South Africa is a parliamentary republic, although unlike most such republics the President is both head of state and head of government, and depends for his tenure on the confidence of Parliament. The executive, legislature and judiciary are all subject to the supremacy of the Constitution, and the superior courts have the power to strike down executive actions and acts of Parliament if they are unconstitutional.
The National Assembly, the lower house of Parliament, consists of 400 members and is elected every five years by a system of party-list proportional representation. The National Council of Provinces, the upper house, consists of ninety members, with each of the nine provincial legislatures electing ten members.
After each parliamentary election, the National Assembly elects one of its members as President; hence the President serves a term of office the same as that of the Assembly, normally five years. No President may serve more than two terms in office. The President appoints a Deputy President and Ministers, who form the Cabinet which consists of Departments and Ministries. The President and the Cabinet may be removed by the National Assembly by a motion of no confidence.
In the most recent election, held on 7 May 2014, the African National Congress (ANC) won 62.2% of the vote and 249 seats, while the main opposition, the Democratic Alliance (DA) won 22.2% of the vote and 89 seats. The Economic Freedom Fighters, founded by Julius Malema, the former President of the ANC’s Youth Wing who was later expelled from the ANC, won 6.4% of the vote and 25 seats. The ANC has been the governing political party in South Africa since the end of apartheid.
South Africa has no legally defined capital city. The fourth chapter of the Constitution of South Africa, states that “The seat of Parliament is Cape Town, but an Act of Parliament enacted in accordance with section 76(1) and (5) may determine that the seat of Parliament is elsewhere. The country’s three branches of government are split over different cities. Cape Town, as the seat of Parliament, is the legislative capital; Pretoria, as the seat of the President and Cabinet, is the administrative capital; and Bloemfontein, as the seat of the Supreme Court of Appeal, is the judicial capital, while the Constitutional Court of South Africa sits in Johannesburg. Most foreign embassies are located in Pretoria.
Since 2004, South Africa has had many thousands of popular protests, some violent, making it, according to one academic, the “most protest-rich country in the world”. There have been a number of incidents of political repression as well as threats of future repression in violation of this constitution leading some analysts and civil society organisations to conclude that there is or could be a new climate of political repression, or a decline in political tolerance.

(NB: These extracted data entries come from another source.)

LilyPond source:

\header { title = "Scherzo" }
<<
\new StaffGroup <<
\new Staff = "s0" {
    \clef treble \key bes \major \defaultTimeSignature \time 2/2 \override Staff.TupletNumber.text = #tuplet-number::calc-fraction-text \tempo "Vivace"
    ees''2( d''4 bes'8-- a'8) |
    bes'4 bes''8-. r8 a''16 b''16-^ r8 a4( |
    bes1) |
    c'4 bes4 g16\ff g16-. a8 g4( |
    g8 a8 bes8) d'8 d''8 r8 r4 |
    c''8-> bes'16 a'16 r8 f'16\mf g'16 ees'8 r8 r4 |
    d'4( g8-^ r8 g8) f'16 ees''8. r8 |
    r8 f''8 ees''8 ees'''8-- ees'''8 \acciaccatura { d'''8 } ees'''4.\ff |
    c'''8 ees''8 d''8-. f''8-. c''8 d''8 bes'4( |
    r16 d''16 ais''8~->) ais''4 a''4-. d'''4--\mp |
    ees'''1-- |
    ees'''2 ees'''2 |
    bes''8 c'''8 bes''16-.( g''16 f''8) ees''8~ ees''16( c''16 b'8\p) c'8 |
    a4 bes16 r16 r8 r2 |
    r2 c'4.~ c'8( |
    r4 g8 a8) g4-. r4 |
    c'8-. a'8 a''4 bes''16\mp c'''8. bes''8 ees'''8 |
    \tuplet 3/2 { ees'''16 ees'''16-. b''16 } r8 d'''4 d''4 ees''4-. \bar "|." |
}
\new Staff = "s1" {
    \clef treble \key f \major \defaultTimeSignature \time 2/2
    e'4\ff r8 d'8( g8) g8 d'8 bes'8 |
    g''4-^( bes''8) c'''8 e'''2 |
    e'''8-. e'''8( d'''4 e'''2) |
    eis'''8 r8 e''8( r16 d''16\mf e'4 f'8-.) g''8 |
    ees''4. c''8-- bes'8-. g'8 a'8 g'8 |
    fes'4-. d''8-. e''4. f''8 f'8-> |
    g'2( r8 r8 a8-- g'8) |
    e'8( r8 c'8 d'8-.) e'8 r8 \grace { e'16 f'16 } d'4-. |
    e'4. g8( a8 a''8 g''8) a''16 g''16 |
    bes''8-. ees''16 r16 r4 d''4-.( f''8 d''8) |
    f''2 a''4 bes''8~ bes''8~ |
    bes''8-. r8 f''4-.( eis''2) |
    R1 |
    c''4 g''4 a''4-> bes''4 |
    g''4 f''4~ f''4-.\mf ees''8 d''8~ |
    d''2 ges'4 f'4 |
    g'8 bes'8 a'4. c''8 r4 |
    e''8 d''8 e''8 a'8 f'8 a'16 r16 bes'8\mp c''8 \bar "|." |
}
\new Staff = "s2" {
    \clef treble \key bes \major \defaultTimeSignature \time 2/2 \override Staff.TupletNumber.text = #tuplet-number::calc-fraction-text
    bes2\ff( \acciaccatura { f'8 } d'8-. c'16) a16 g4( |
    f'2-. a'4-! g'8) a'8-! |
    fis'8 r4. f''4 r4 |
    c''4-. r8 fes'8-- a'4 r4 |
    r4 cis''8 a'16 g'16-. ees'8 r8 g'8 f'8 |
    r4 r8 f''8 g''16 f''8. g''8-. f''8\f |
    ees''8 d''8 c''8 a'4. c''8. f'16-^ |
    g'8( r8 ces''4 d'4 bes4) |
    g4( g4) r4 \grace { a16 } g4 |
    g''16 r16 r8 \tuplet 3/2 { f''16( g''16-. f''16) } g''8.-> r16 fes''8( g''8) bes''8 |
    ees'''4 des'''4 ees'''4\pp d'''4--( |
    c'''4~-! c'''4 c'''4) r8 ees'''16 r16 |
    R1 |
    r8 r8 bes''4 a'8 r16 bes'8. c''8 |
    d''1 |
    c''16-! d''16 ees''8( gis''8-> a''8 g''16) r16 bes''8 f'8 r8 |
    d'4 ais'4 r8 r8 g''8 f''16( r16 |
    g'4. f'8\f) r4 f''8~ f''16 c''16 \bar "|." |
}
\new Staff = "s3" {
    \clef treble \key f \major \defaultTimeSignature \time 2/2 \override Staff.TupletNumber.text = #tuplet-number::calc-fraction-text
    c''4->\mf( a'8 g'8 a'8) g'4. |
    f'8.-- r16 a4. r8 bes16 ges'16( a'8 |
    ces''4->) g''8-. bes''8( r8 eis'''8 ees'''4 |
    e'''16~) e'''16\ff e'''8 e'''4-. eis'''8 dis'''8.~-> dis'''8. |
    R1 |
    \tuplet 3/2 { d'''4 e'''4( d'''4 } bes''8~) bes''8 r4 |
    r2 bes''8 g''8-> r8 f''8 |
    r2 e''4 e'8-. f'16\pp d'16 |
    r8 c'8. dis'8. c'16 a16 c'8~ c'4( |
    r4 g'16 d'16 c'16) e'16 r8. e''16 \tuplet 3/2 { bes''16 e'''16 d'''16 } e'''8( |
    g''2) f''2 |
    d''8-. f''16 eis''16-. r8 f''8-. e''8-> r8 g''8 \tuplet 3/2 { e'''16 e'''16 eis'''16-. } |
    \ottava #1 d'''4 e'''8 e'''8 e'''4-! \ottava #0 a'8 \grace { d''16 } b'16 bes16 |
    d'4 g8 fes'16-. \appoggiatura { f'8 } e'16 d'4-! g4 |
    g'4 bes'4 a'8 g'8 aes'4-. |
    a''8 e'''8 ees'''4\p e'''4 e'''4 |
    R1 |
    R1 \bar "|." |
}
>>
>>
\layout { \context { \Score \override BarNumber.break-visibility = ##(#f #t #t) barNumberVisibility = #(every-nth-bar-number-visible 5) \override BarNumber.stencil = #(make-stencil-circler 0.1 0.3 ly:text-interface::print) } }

In 2008, South Africa placed 5th out of 48 sub-Saharan African countries on the Ibrahim Index of African Governance. South Africa scored well in the categories of Rule of Law, Transparency & Corruption and Participation & Human Rights, but was let down by its relatively poor performance in Safety & Security. In November 2006, South Africa became the first African country to legalise same-sex marriage.
Crime in South Africa
The Constitution of South Africa is the supreme rule of law in the country. The primary sources of South African law are Roman-Dutch mercantile law and personal law with English Common law, as imports of Dutch settlements and British colonialism. The first European based law in South Africa was brought by the Dutch East India Company and is called Roman-Dutch law. It was imported before the codification of European law into the Napoleonic Code and is comparable in many ways to Scots law. This was followed in the 19th century by English law, both common and statutory. After unification in 1910, South Africa had its own parliament which passed laws specific for South Africa, building on those previously passed for the individual member colonies.
The judicial system consists of the magistrates’ courts, which hear lesser criminal cases and smaller civil cases; the High Courts, which are courts of general jurisdiction for specific areas; the Supreme Court of Appeal, which is the highest court in all but constitutional matters; and the Constitutional Court, which hears only constitutional matters.
Soweto Pride 2012 participants protest against violence against lesbians. The country has strong human rights laws but some groups are still discriminated against. It is the first country in Africa to recognise same sex marriage.
Nearly 50 murders are committed each day in South Africa. In the year ended March 2014 there were 17,068 murders and the murder rate was 32.2 per 100,000 – about five times higher than the global average of 6 per 100,000. Middle-class South Africans seek security in gated communities. The private security industry in South Africa is the largest in the world, with nearly 9,000 registered companies and 400,000 registered active private security guards, more than the South African police and army combined. Many emigrants from South Africa also state that crime was a major factor in their decision to leave. Crime against the farming community has continued to be a major problem.
It is estimated that 500,000 women are raped in South Africa every year with the average woman more likely to be raped than complete secondary school. A 2009 survey found one in four South African men admitted to raping someone and another survey found one in three women out of 4000 surveyed said they had been raped in the past year. Rapes are also perpetrated by children (some as young as ten). Child and baby rape incidences are some of the highest in the world, largely as a result of the virgin cleansing myth, and a number of high-profile cases (sometimes as young as eight month) have outraged the nation.